Paulista nascido em São Bernardo do Campo, em 1979, D'Salete ganhou em 2018 o prêmio Eisner — o mais importante do mercado dos Estados Unidos — de melhor edição de material estrangeiro. A honra coube a Run for It, título em inglês de Cumbe (publicado originalmente em 2014), que, em quatro histórias, aborda a resistência dos negros no Brasil colonial contra a violência da escravidão. Também em 2018, mas no Brasil e por Angola Janga (2017), ele conquistou o Jabuti, concedido pela Câmara Brasileira do Livro, de história em quadrinhos e três categorias do Troféu HQ Mix: roteirista nacional, desenhista nacional e destaque internacional. Em uma obra monumental (são 432 páginas), o autor nos embrenha no Pernambuco do século 17, na época dos engenhos de cana de açúcar, onde a liberdade e a dignidade são duas estrelas a guiarem os passos de Zumbi dos Palmares e personagens como Osenga, Soares e Andala.

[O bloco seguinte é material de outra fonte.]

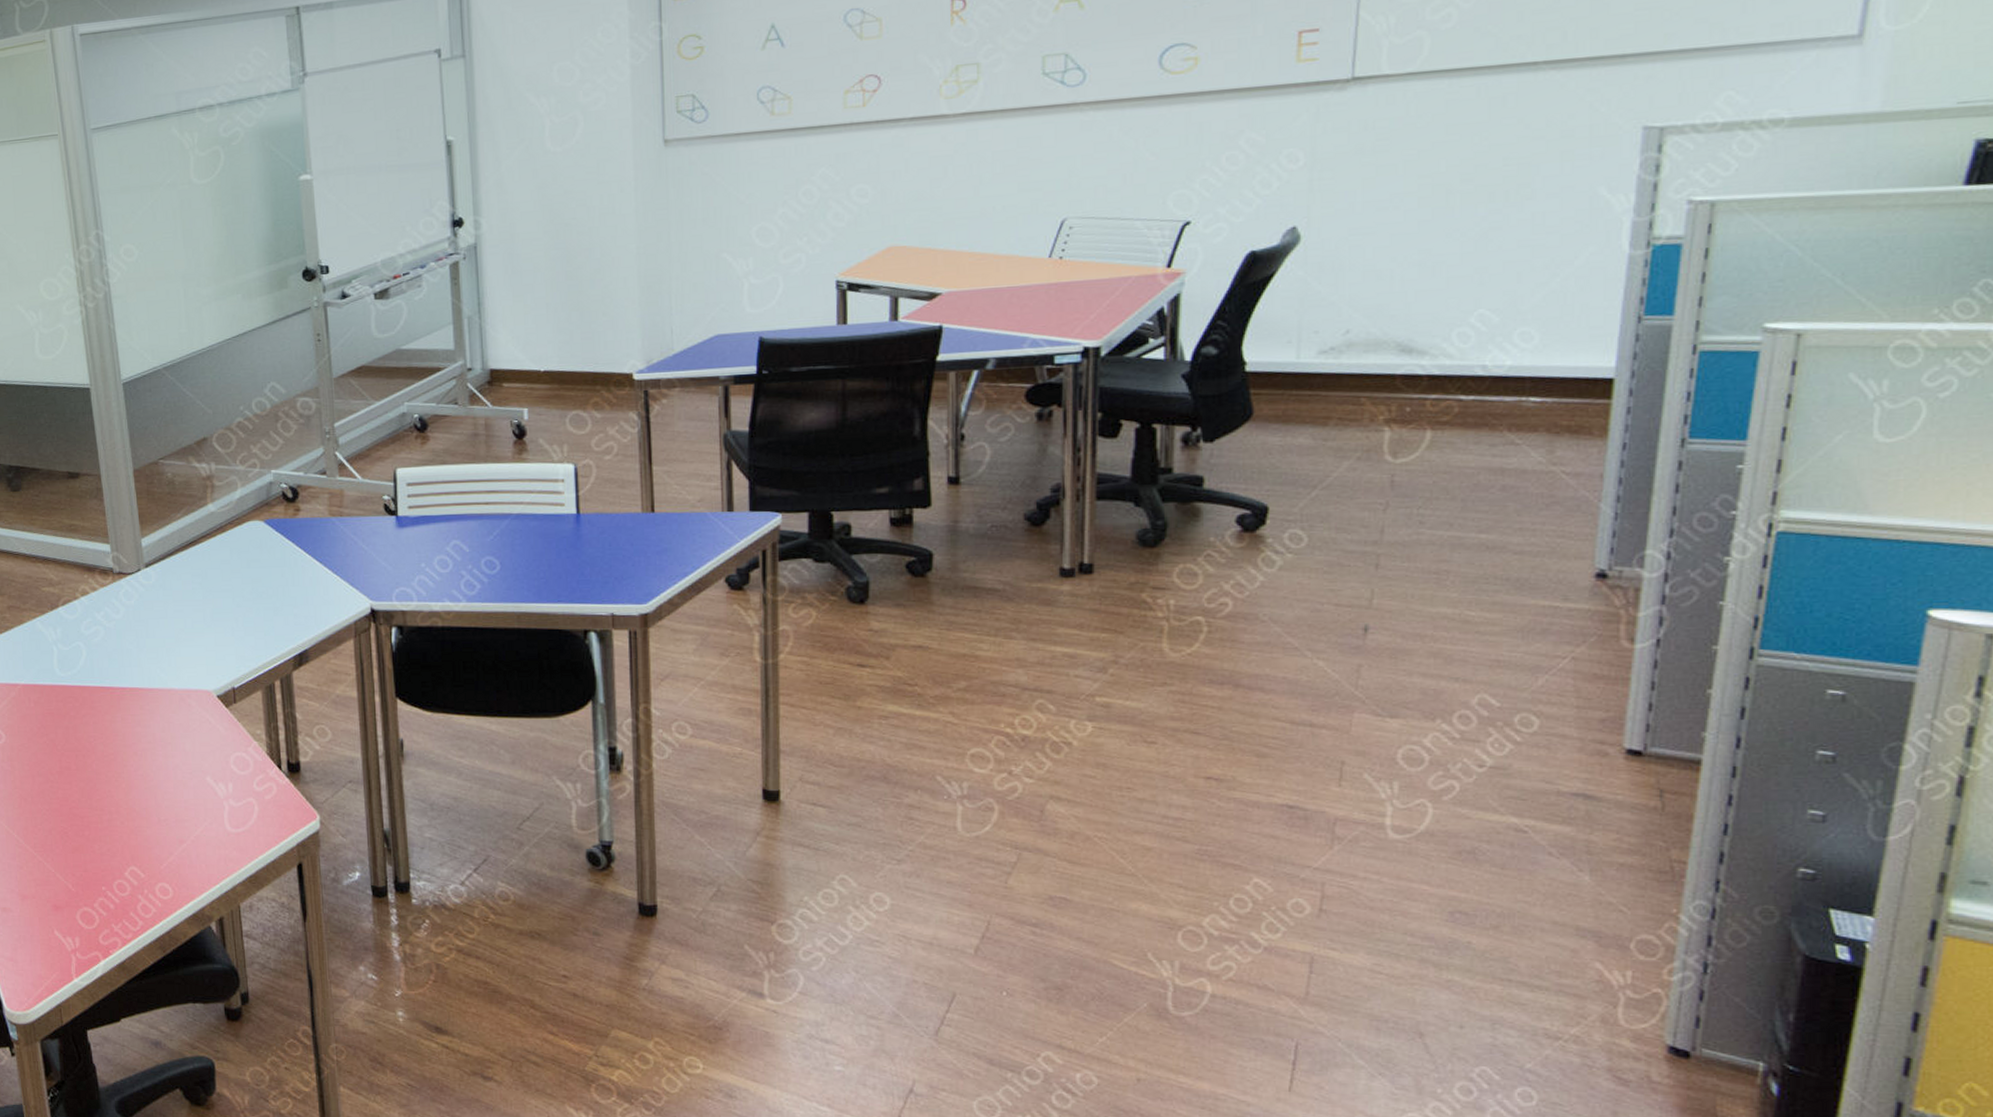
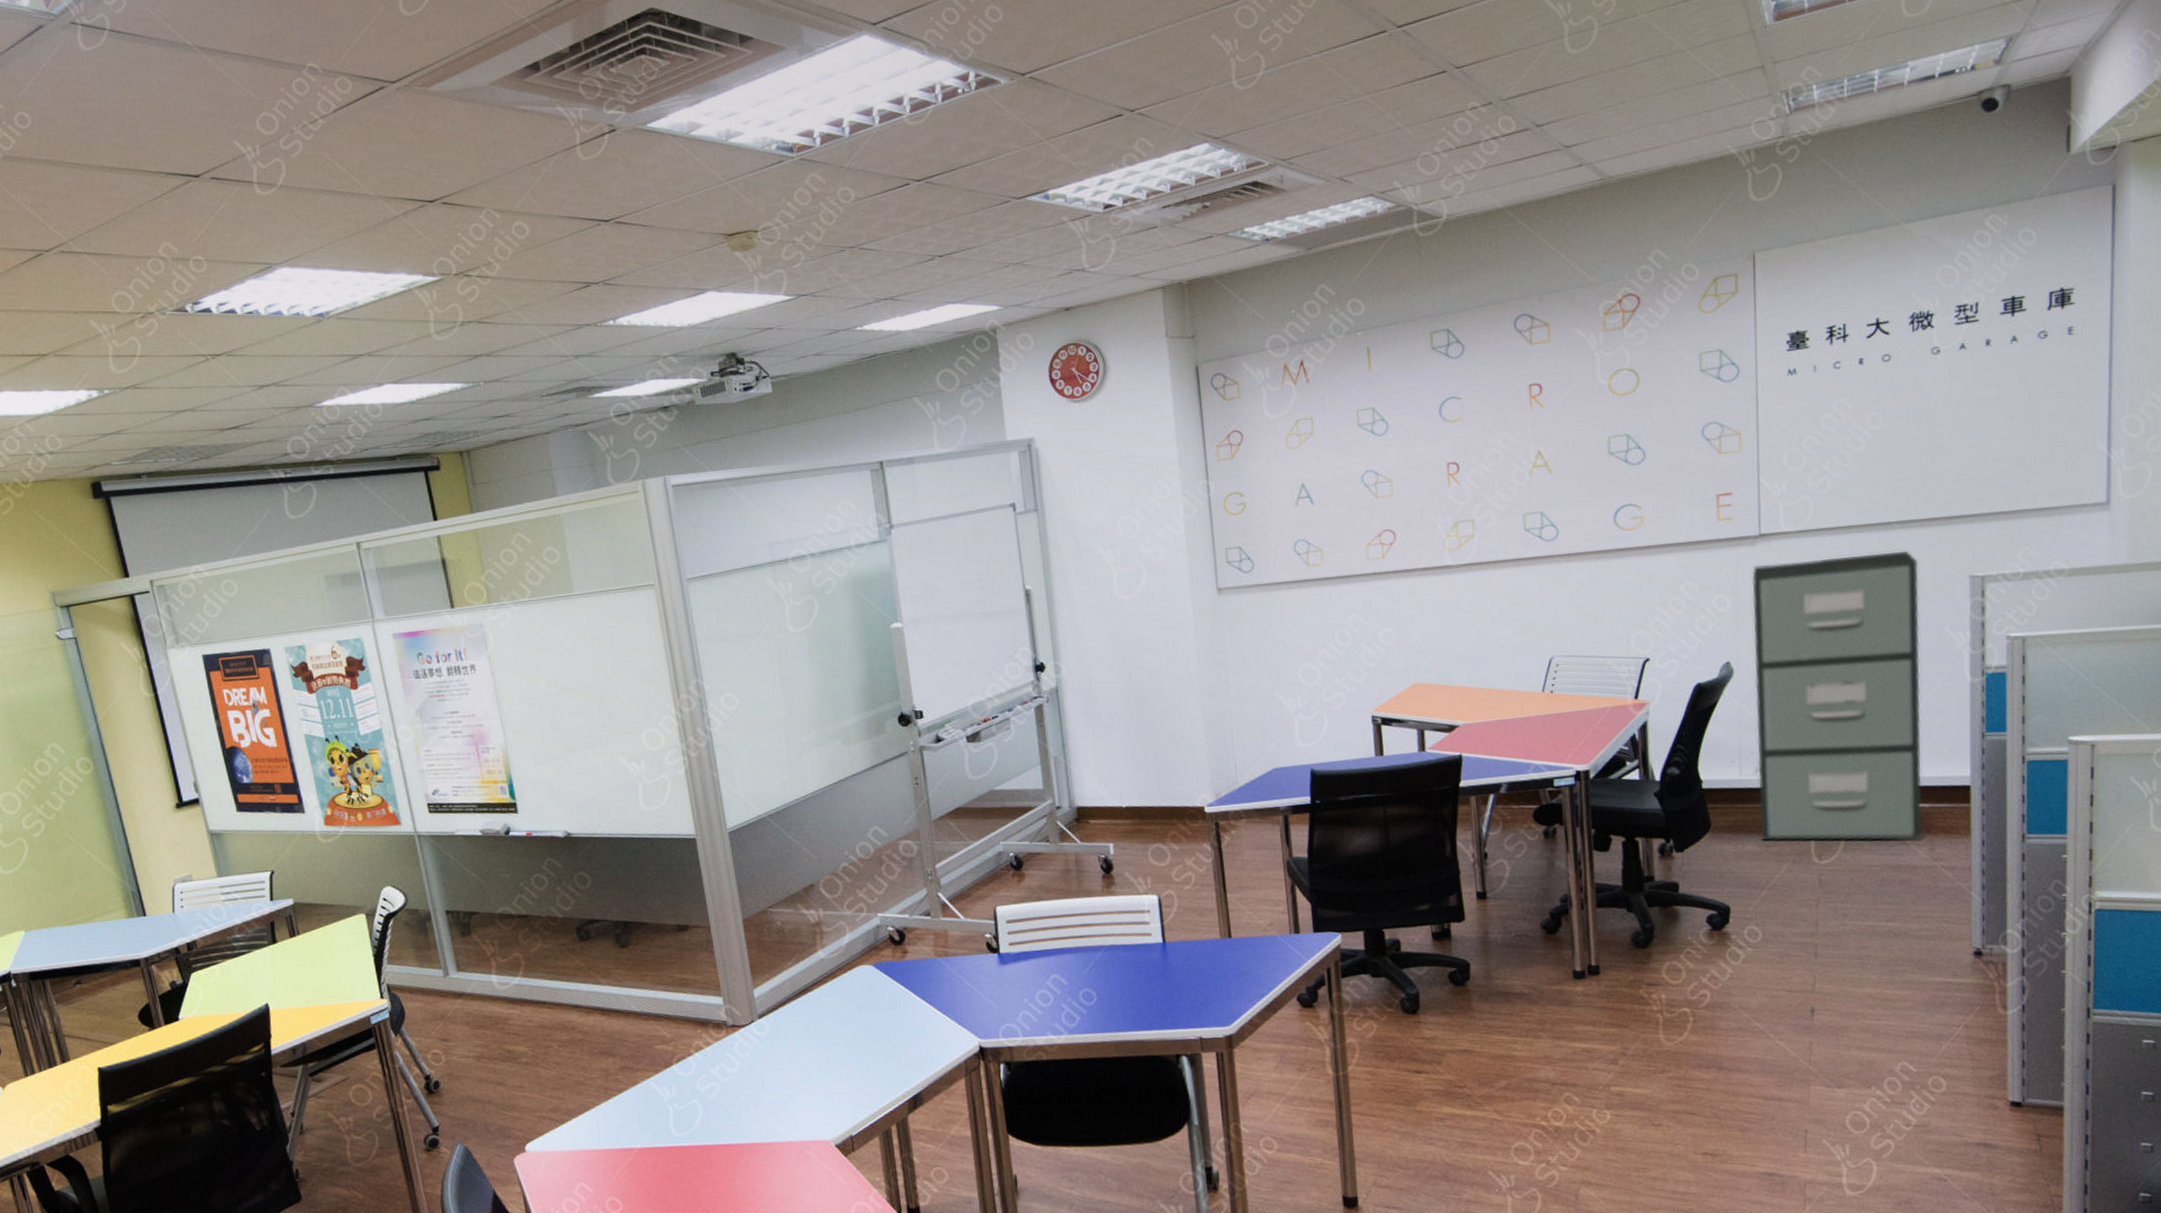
filing cabinet: none [1317,95,1571,441] -> present [1752,550,1923,842]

Fluminense nascido em Niterói, em 1971, e radicado em Barcelona, na Espanha, Quintanilha já foi duas vezes premiado no famoso Festival de Angoulême, na França. A primeira foi com o troféu de melhor história policial, em 2016, por Tungstênio (2014), que também mereceu, na Alemanha, em 2017, o prêmio Rudolph Dirks nas categorias sul-americanas de roteiro e arte. Em Salvador, o autor acompanha, de muito perto, um ex-sargento do Exército que encasqueta de desbaratar um crime ambiental testemunhado por ele, um traficante pé-de-chinelo, um policial e uma mulher infeliz no casamento. Essas trajetórias vão se cruzando de maneira cada vez mais incandescente, vão revelando o quanto essas pessoas estão ligadas umas às outras, vão adensando a trama — o que explica o nome da HQ: tungstênio é o metal mais denso da tabela periódica, só é encontrado na natureza combinado com outros elementos e tem o mais alto ponto de ebulição e fusão (tudo a ver com o calor da trama e o da Bahia).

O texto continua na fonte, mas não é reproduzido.